PROBLEMAS A RESOLVER:
1: Traduza para o inglês esta frase do texto extraído: “O código penal argentino só prevê sanções por corrupção para pessoas físicas.”
2: No texto extraído, transforme em lista o parágrafo que começa com “Sem uma lei que estabeleça” e preserve os fatos principais.

TEXTO EXTRAÍDO:
..............................

Enquanto as consequências da Operação Lava Jato na América Latina ameaçam ex-presidentes e respingam nos atuais, na Argentina a Justiça não pode multar, sancionar ou chegar a um acordo com a Odebrecht, apesar de a construtora ter confessado ter pago US$ 35 milhões em propinas no país entre 2007 e 2014, no mandato da ex-presidente Cristina Kirchner. O mesmo vale para outras 97 empresas, que começam a ser investigadas na Lava Jato local.
Sem uma lei que estabeleça um regime contra empresas que subornam funcionários públicos, a ação judicial é limitada. O código penal argentino só prevê sanções por corrupção para pessoas físicas. Para as empresas, nem mesmo há sanções administrativas. “Não tenho um regime penal para enquadrar a Odebrecht. Não posso nem mesmo fazer um acordo econômico com a empresa”, disse Sergio Rodríguez, responsável pela Procuradoria de Investigações Administrativas (PIA) que investiga cinco empreiteiras implicadas pela Lava Jato no Brasil e as suas 93 parceiras locais que tiveram obras contratadas pelo Estado argentino.
A investigação preliminar de Rodríguez concentra-se nas brasileiras Odebrecht, Camargo Corrêa e Andrade Gutierrez. Também as argentinas Contrera Hermanos e Techint porque as suas filiais no Brasil aparecem envolvidas, respectivamente, no esquema de propina da Petrobras e de formação de cartel para controlar licitações no caso Eletronuclear.
“Essas cinco empresas tiveram muitas obras em quantidades quase iguais. Vinculadas a essas, temos as outras 93. O número pode aumentar quando o Brasil e os ministérios do governo argentino me responderem”, prevê Rodríguez, que pediu informação a todos os ministérios, ao Tesouro e ao departamento de orçamento do Ministério da Fazenda sobre as obras e todos os pagamentos entre 2006 e 2015.

..............................

REGISTROS DE DADOS:

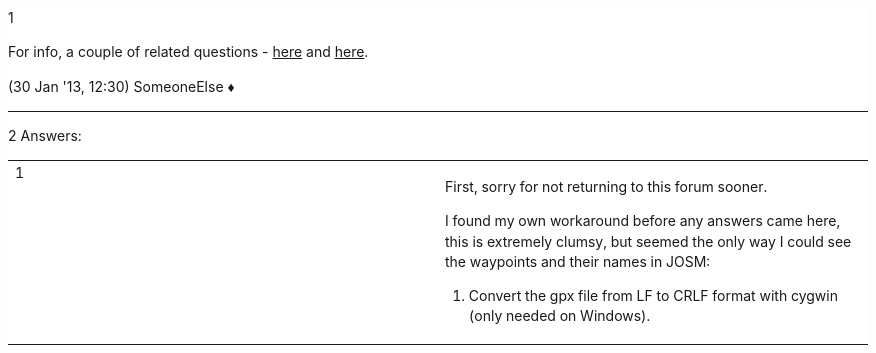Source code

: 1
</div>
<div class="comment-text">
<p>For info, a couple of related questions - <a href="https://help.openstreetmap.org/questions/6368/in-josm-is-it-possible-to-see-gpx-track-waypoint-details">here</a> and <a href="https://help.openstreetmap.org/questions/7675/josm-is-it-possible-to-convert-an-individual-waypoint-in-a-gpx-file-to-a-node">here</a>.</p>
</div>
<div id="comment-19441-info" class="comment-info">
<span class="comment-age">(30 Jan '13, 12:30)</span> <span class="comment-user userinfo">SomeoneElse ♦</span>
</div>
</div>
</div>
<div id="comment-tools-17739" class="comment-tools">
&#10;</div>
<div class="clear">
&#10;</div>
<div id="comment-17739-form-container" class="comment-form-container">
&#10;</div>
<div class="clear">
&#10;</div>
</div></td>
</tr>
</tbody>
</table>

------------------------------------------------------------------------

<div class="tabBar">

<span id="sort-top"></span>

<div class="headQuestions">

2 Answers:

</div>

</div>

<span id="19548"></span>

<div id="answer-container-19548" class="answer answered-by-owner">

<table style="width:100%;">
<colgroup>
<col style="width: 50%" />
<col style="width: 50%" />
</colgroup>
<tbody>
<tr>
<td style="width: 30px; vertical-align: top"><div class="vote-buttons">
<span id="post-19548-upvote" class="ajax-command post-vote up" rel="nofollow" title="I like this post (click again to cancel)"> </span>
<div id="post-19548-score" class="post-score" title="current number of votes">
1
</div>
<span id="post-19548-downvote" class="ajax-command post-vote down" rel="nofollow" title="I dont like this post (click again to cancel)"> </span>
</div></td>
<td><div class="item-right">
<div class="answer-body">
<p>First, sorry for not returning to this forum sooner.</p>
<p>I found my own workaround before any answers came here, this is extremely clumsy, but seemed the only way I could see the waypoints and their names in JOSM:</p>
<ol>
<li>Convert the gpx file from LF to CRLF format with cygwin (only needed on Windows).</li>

..............................

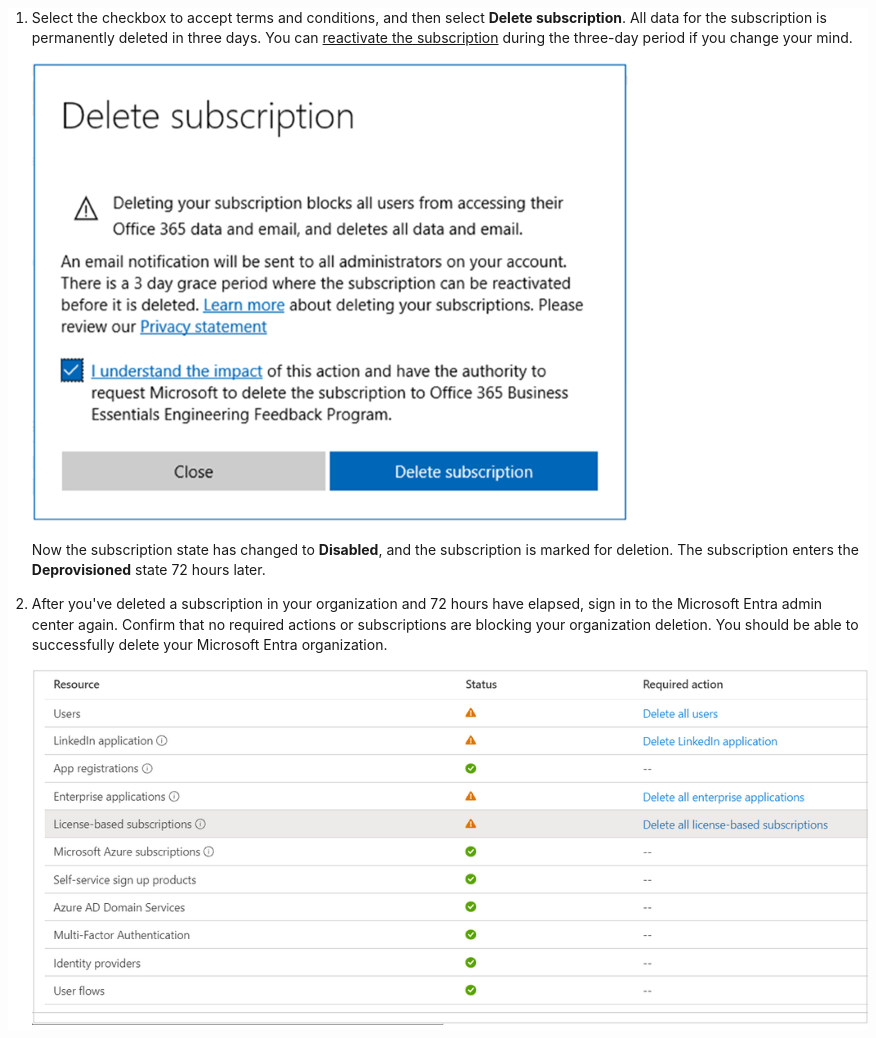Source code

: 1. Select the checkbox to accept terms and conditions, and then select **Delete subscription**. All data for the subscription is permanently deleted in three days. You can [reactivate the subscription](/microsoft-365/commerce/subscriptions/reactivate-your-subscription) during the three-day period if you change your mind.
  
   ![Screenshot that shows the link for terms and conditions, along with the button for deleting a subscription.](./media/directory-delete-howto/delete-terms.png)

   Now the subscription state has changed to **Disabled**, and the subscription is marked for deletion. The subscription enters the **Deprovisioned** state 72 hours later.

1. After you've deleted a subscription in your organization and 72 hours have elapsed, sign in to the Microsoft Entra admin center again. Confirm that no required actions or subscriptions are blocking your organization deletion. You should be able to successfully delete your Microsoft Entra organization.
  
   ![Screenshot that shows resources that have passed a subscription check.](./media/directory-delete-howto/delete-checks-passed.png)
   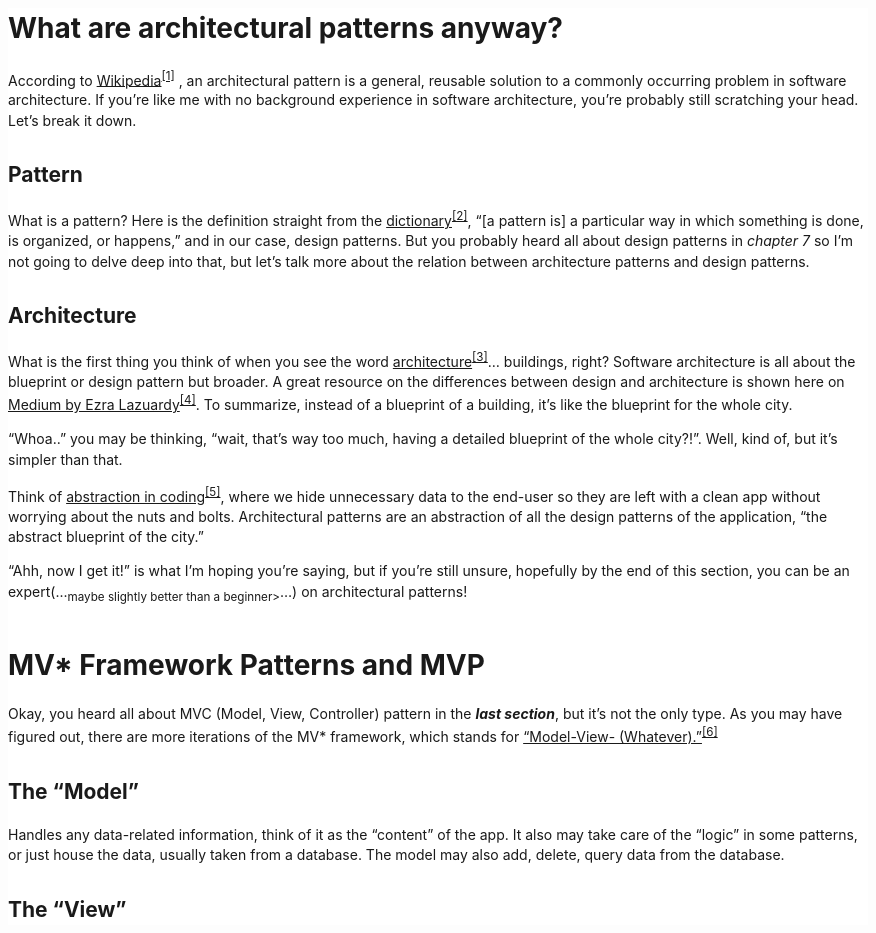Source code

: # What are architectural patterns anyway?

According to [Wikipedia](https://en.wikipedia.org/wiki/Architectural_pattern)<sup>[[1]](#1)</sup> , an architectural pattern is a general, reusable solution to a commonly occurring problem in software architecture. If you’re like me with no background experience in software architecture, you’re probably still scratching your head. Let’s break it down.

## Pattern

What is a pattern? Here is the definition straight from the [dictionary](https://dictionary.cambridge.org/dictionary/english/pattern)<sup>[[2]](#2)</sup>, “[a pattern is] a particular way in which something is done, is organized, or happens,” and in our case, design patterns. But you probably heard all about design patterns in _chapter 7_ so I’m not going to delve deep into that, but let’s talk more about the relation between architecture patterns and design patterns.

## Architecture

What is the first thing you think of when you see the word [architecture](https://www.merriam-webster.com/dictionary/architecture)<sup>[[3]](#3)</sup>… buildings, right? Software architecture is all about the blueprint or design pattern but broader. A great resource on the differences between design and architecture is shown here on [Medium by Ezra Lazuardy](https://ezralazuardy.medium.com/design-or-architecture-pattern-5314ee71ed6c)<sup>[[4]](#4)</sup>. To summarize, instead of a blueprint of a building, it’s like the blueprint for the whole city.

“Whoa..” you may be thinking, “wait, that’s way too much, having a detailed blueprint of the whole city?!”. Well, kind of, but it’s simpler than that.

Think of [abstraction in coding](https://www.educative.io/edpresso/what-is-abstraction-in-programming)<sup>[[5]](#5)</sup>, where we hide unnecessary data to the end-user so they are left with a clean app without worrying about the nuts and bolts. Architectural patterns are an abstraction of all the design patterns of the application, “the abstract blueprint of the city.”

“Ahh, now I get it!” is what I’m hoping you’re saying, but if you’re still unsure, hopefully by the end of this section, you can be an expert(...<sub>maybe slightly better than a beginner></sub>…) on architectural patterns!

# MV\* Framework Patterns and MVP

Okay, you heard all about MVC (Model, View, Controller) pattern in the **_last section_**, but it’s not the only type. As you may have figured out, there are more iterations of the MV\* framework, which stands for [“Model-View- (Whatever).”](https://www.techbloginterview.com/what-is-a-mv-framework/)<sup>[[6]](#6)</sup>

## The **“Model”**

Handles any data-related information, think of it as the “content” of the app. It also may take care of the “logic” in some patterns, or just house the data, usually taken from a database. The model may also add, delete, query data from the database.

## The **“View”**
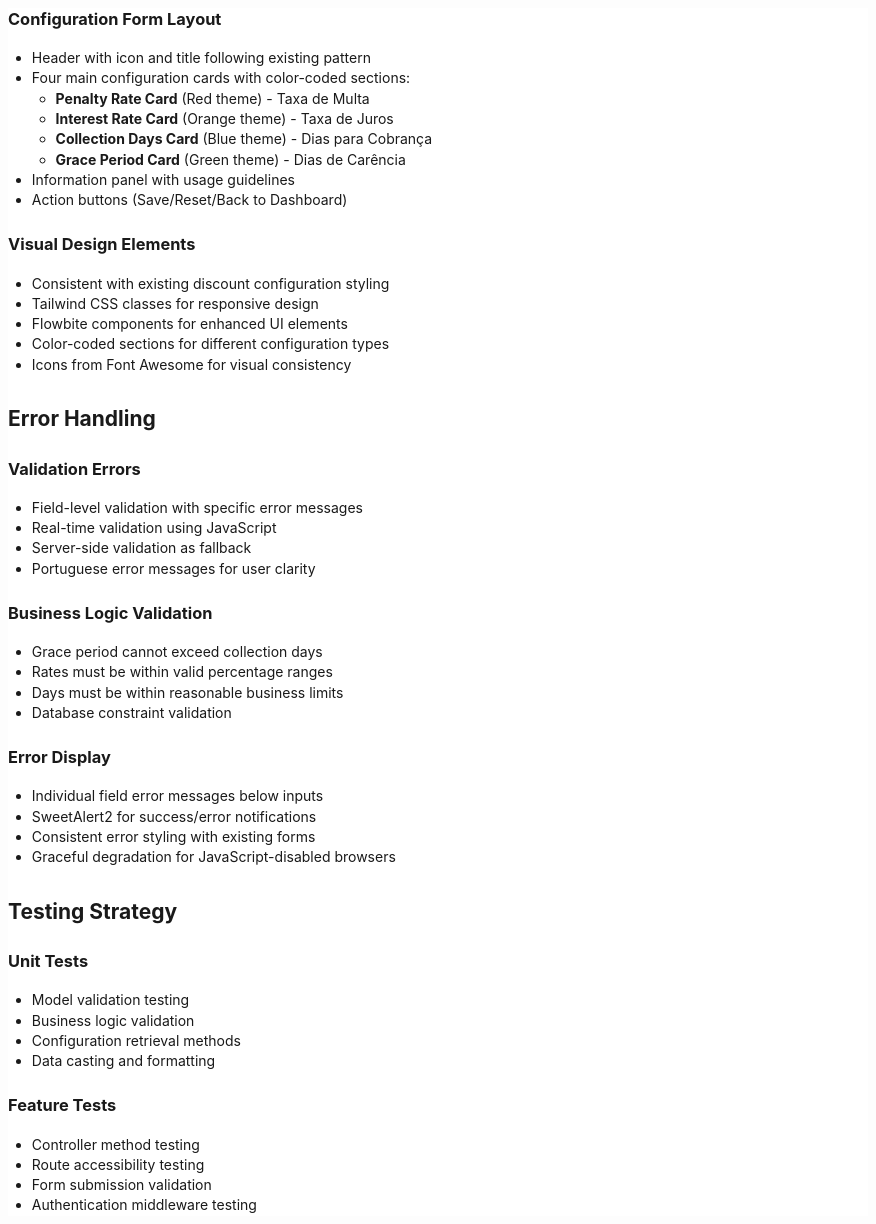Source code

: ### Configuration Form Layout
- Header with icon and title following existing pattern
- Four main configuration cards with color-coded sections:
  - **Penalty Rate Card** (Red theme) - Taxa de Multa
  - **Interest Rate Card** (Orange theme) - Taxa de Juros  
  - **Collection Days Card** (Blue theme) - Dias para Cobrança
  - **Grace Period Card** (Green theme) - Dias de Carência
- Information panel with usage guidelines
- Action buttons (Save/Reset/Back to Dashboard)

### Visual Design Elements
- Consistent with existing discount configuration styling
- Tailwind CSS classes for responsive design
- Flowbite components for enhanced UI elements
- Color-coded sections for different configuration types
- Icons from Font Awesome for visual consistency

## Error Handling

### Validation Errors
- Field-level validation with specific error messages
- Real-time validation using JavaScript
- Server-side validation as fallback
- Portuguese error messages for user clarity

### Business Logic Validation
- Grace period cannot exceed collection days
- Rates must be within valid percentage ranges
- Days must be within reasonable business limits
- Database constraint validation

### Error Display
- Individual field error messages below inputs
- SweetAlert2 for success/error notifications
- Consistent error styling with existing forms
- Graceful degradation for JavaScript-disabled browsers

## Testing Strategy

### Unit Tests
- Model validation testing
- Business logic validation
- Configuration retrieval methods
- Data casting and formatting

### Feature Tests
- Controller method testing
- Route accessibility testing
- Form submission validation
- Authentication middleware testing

..............................

LISTA DE RESPOSTAS:
1: Argentina's criminal code provides for corruption penalties only for individuals.

2:
- Na Argentina, a ação judicial é limitada porque falta uma lei que estabeleça um regime contra empresas que subornam funcionários públicos.
- O código penal argentino só prevê sanções por corrupção para pessoas físicas. Para empresas, não há nem mesmo sanções administrativas.
- Sergio Rodríguez, responsável pela Procuradoria de Investigações Administrativas (PIA), disse que não tem regime penal para enquadrar a Odebrecht. Também disse que não pode fazer um acordo econômico com a empresa.
- A PIA investiga cinco empreiteiras implicadas pela Lava Jato no Brasil. Investiga ainda as 93 parceiras locais dessas empreiteiras que tiveram obras contratadas pelo Estado argentino.